*YOUR TASK*
Using the text on mechanical loading and bone formation below, decide whether each statement agrees with it. Answer yes or no for each and quote the deciding words of the text. 1. The amount by which cyclic loading parameters regulate new bone formation has already been defined. 2. The proposed model relates both mineral apposition rate and mineralizing surface to cyclic loading parameters. 3. The proposed model predicts less accurately than the state-of-the-art models that use only mineral apposition rate.

*SOURCE DOCUMENT*
--- START ---

LAUSR

In vivo studies in mechanobiology and mechanotransduction explained the importance of mechanical loading in promoting osteogenesis (new bone formation) and thus, in preventing the bone loss. The literature suggests that the cyclic loading parameters viz. loading cycles, strain and frequency regulate the extent of new bone formation. Nevertheless, the amount of regulation has not been defined. As a result, researchers have been trying a data driven approach to estimate the new bone formation by proposing different empirical models. The models proposed so far have mainly focused on some specific bone modelling parameters such as mineral apposition rate (MAR). The literature, however, suggests that there are equally important bone modelling parameters which are also influenced by the change in cyclic loading parameters. Therefore, the results obtained from earlier computer modelling studies remain incomplete. This paper presents an improved empirical model which attempts to establish a relation between bone modelling parameters mineral apposition rate (MAR) and mineralising surface (MS/BS), and cyclic loading parameters. The results indicate that the proposed model has better accuracy in terms of prediction as compared to the state-of-the-art models involving only one bone modelling parameter i.e., MAR. The model may be useful in designing the optimal loading regimen to induce a desired new bone response. Based on these outcomes, a better bio-mechanical intervention may be developed in future to check bone loss.

--- END ---

*GIVEN RECORDS*
--- START ---

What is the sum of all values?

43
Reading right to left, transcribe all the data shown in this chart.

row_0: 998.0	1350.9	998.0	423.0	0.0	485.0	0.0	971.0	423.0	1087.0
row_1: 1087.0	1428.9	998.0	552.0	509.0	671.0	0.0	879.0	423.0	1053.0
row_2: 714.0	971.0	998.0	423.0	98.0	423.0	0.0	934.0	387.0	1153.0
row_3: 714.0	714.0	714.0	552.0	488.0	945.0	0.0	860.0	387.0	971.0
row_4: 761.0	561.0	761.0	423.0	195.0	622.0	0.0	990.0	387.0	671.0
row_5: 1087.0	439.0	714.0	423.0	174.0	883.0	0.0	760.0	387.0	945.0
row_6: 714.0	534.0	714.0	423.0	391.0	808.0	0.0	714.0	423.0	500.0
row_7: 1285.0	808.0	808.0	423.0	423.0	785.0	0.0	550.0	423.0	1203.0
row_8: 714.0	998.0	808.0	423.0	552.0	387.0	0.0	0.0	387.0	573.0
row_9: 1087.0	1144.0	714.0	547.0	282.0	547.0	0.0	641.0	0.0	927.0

--- END ---

*ANSWER BOX*
1. No: "Nevertheless, the amount of regulation has not been defined."
2. Yes: "establish a relation between bone modelling parameters mineral apposition rate (MAR) and mineralising surface (MS/BS), and cyclic loading parameters"
3. No: "the proposed model has better accuracy in terms of prediction as compared to the state-of-the-art models involving only one bone modelling parameter i.e., MAR"